考虑一下:
'use strict';
{
let p = 1;
{
console.log(p);
let p = 2;
}
}
直觉告诉我们它应该记录“1”(因为 var 在重新声明之前必须保留其旧值)。但是,实际结果是 ReferenceError。这是为什么? (将不胜感激基于标准的解释)。
请注意,我已经在外部作用域中声明了 p
,所以它在内部 block 中是已知的。如果您注释掉 p=2
行,一切正常。
作为事后分析,虽然这种行为似乎已记录在案,但它仍然非常违反直觉,请参见。这个 C 代码:
void main() {
int p = 1;
{
printf("%d\n", p); // prints '1'
int p = 2;
}
}
还有一个 JS fuckup 特性需要记下!
根据 MDN :
In ECMAScript 2015, let bindings are not subject to Variable Hoisting, which means that let declarations do not move to the top of the current execution context. Referencing the variable in the block before the initialization results in a ReferenceError (contrary to a variable declared with var, which will just have the undefined value).

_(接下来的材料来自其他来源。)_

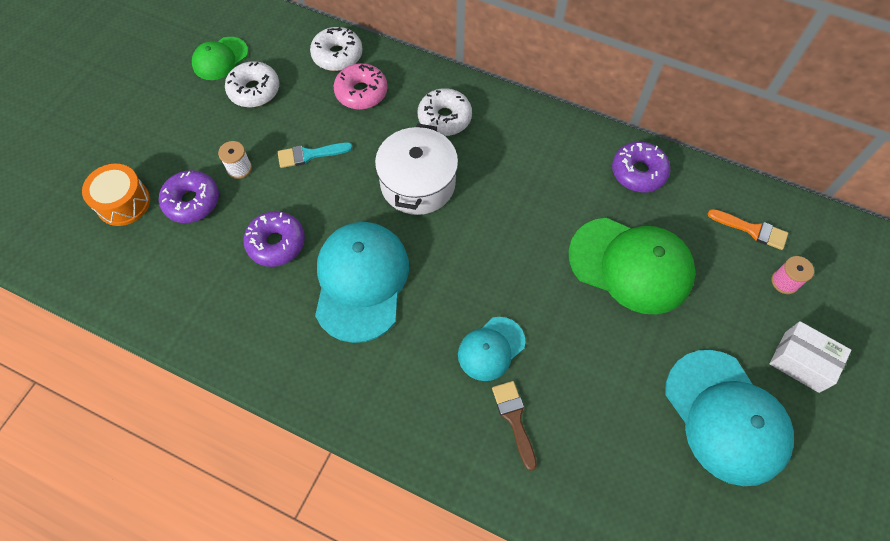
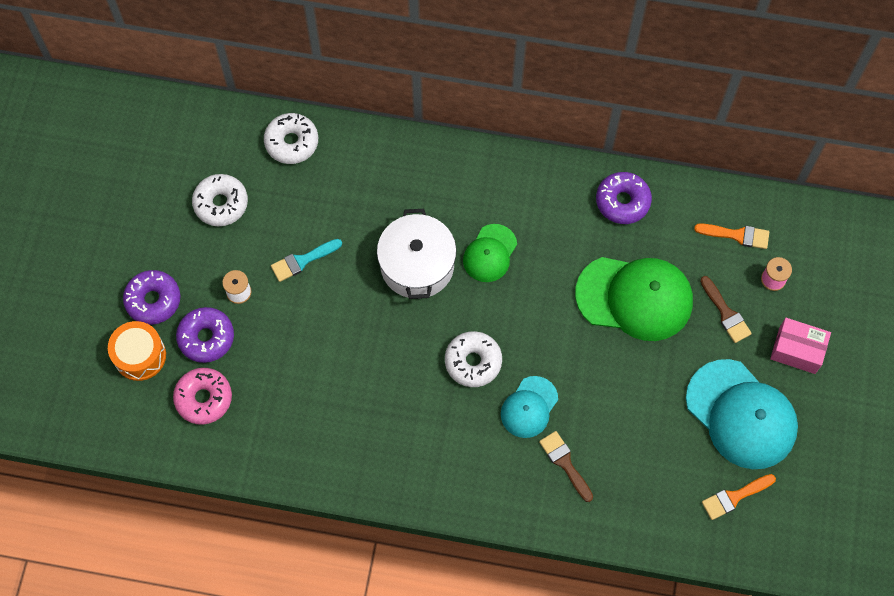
camera: 15 degrees left, 5 degrees up
green cap [192,37,248,80] -> green cap moved to [463,224,517,282]
purple donut [244,211,305,267] -> purple donut moved to [123,270,180,325]
turquoise cap [315,222,409,343] -> none
pink donut [334,63,388,110] -> pink donut moved to [173,368,232,425]
white donut [418,88,472,136] -> white donut moved to [445,331,502,387]
white box [769,321,851,393] -> pink box [770,318,831,374]
none -> brown brush [700,276,752,343]
none -> orange brush [702,474,776,520]

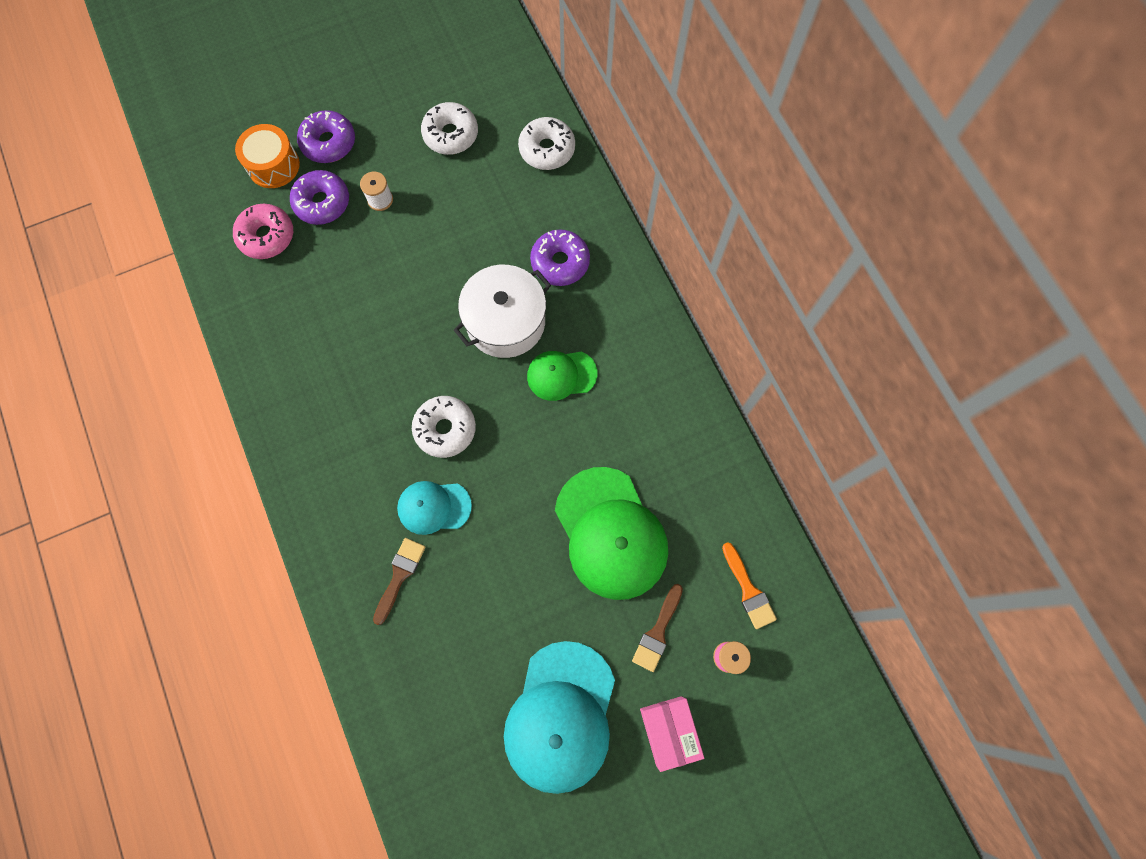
camera: 55 degrees right, 5 degrees up
turquoise brush [271,239,342,282] -> none
purple donut [596,172,652,224] -> purple donut moved to [530,229,590,286]
orange brush [702,474,776,520] -> none

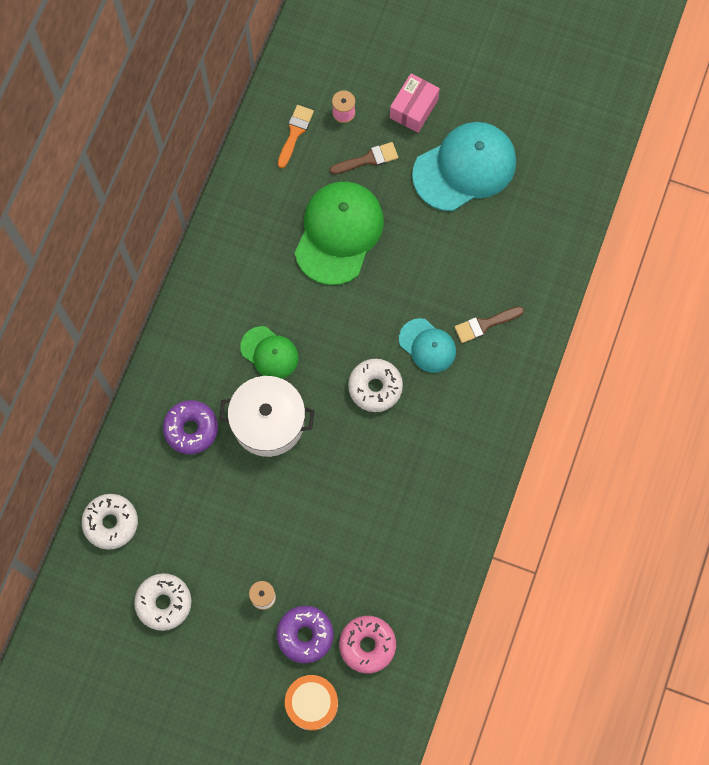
camera: 135 degrees left, 0 degrees up
purple donut [297,110,355,163] -> none

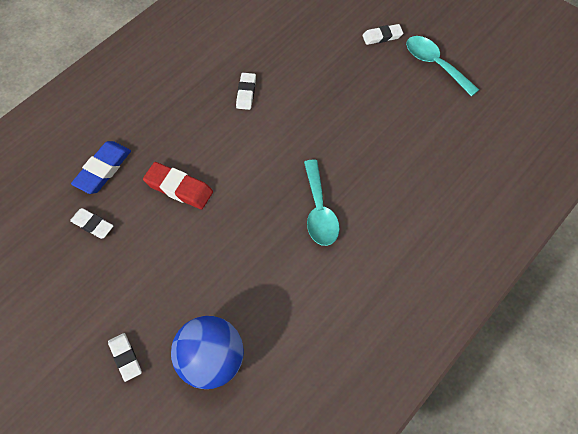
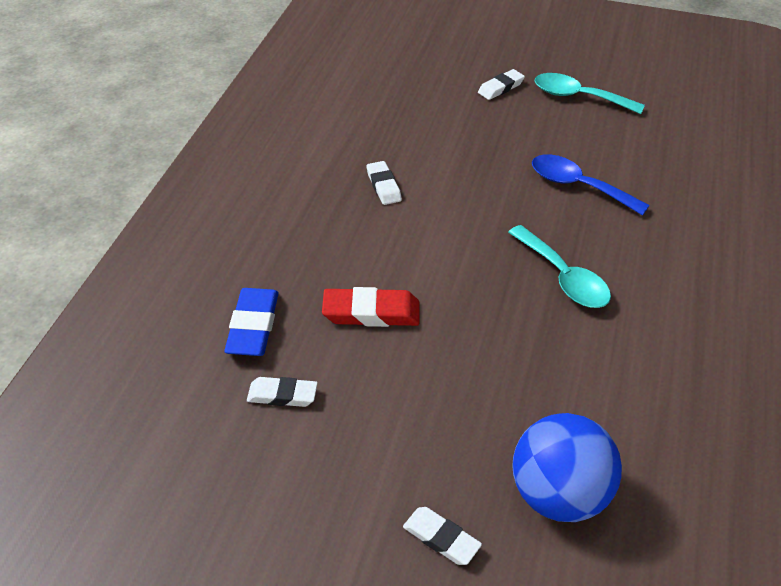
camera: 25 degrees left, 15 degrees down
none -> blue spoon [532,154,650,216]

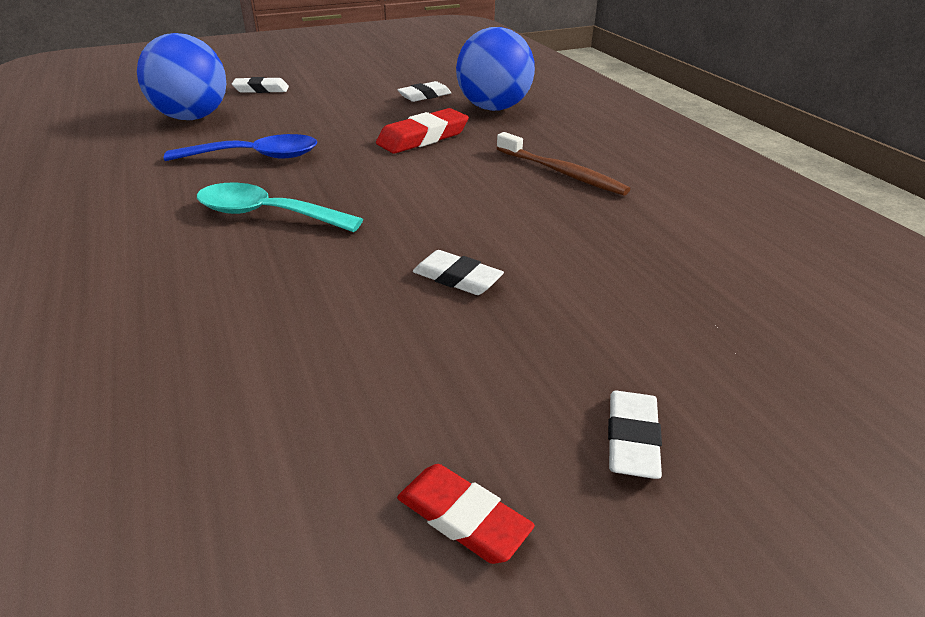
camera: 140 degrees right, 10 degrees down
blue eraser [224,288,279,356] -> blue ball [456,27,535,111]
white eraser [366,161,402,205] -> white eraser moved to [413,250,504,295]
blue spoon [532,154,650,216] -> blue spoon moved to [164,134,317,161]
turquoise spoon [535,73,645,114] -> red eraser [397,464,535,564]
none -> brown toothbrush [497,132,630,195]

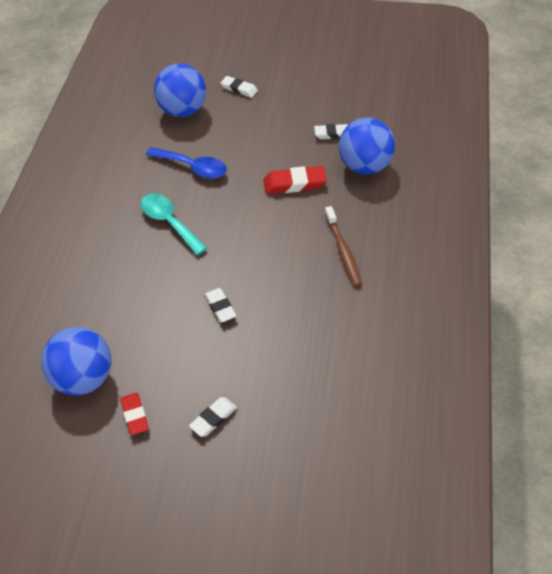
camera: 35 degrees right, 15 degrees up
none -> blue ball [41,327,111,396]

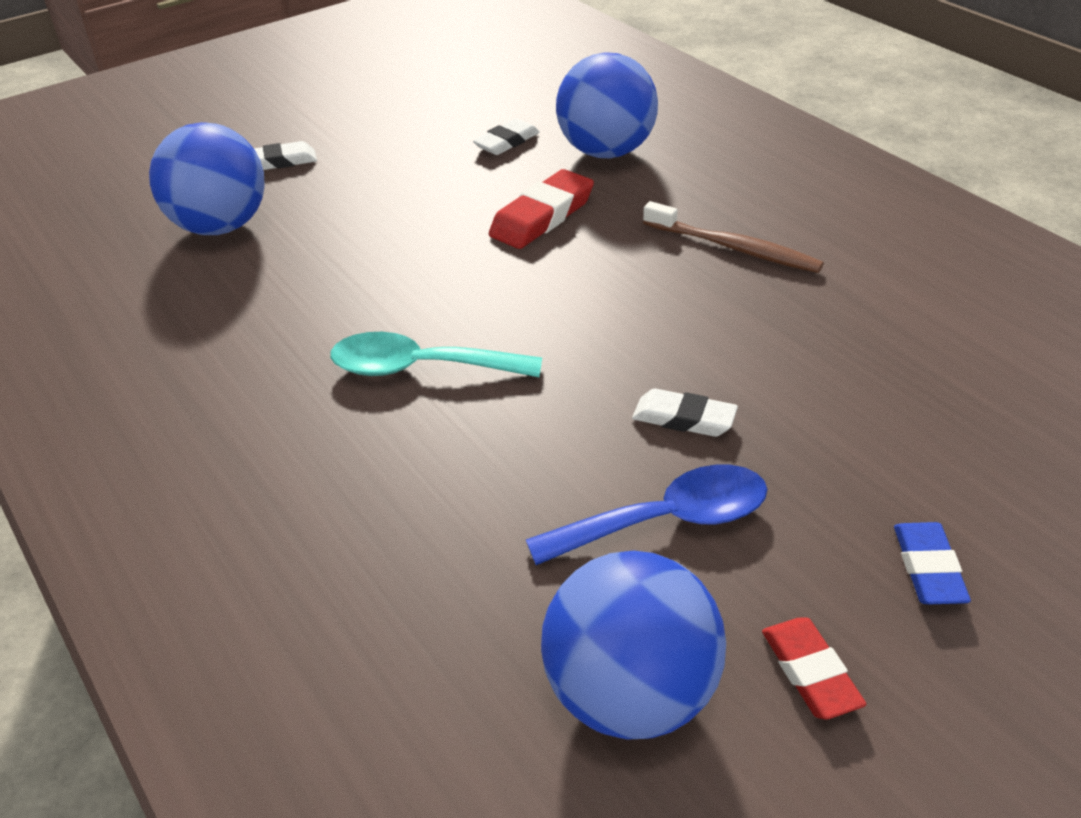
camera: 45 degrees left, 10 degrees down
red eraser [120,393,149,435] -> red eraser turned 45 degrees clockwise [762,618,866,720]
blue spoon [146,147,227,179] -> blue spoon moved to [526,465,768,565]
white eraser [189,397,237,437] -> blue eraser [894,522,971,604]

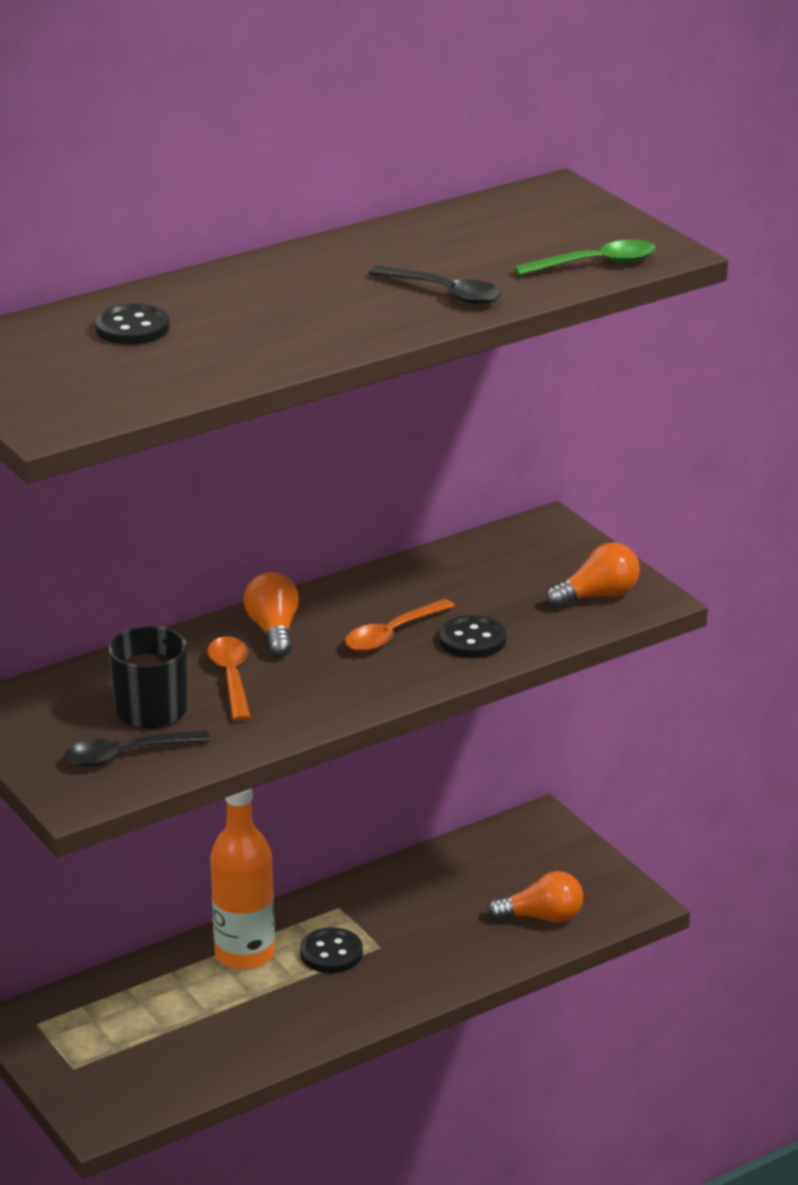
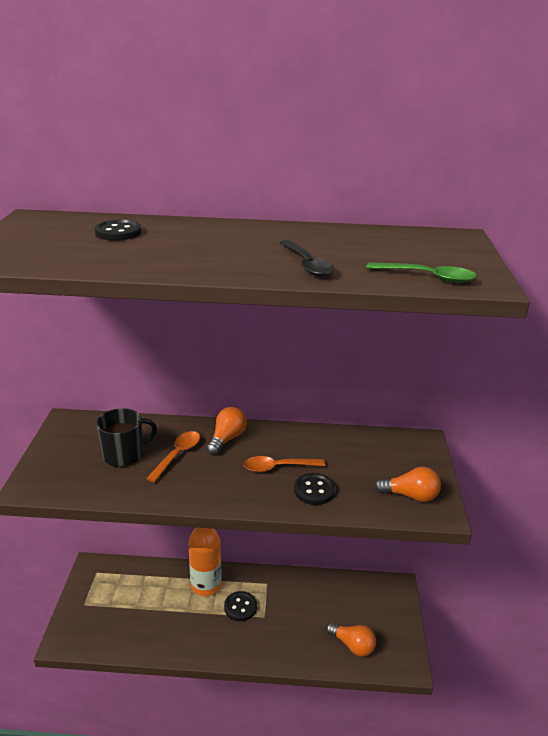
camera: 35 degrees right, 0 degrees up
black spoon [65,730,211,766] -> none

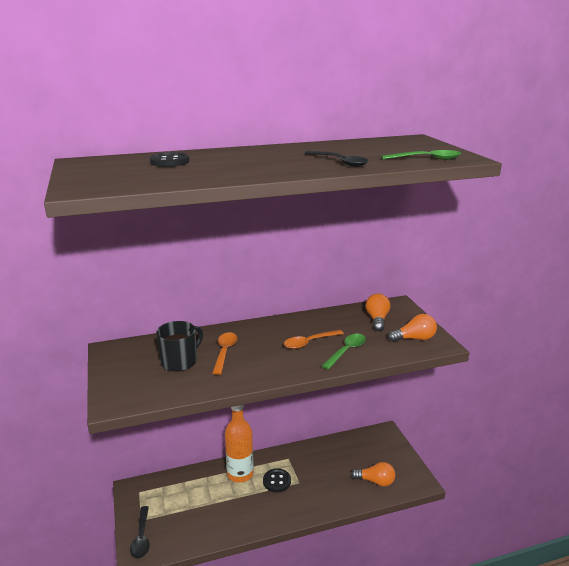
camera: 20 degrees left, 5 degrees down
orange light bulb [206,407,247,455] -> orange light bulb moved to [366,293,391,331]
black button [294,473,335,505] -> green spoon [322,334,366,370]
none -> black spoon [130,506,150,559]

The variable is in a "temporal dead zone" from the start of the block until the initialization is processed.
问题是你的 let p 语句创建了一个新变量,它的作用域是整个代码块。因此 console.log(p) 中的 p;指的是新创建的变量。
提供了一个与您的情况类似的例子:
function test(){
var foo = 33;
if (true) {
let foo = (foo + 55); // ReferenceError
}
}
test();
Due to lexical scoping, the identifier "foo" inside the expression (foo + 55) evaluates to the if block's foo, and not the overlying variable foo with the value of 33.
In that very line, the if block's "foo" has already been created in the lexical environment, but has not yet reached (and terminated) its initialization (which is part of the statement itself): it's still in the temporal dead zone.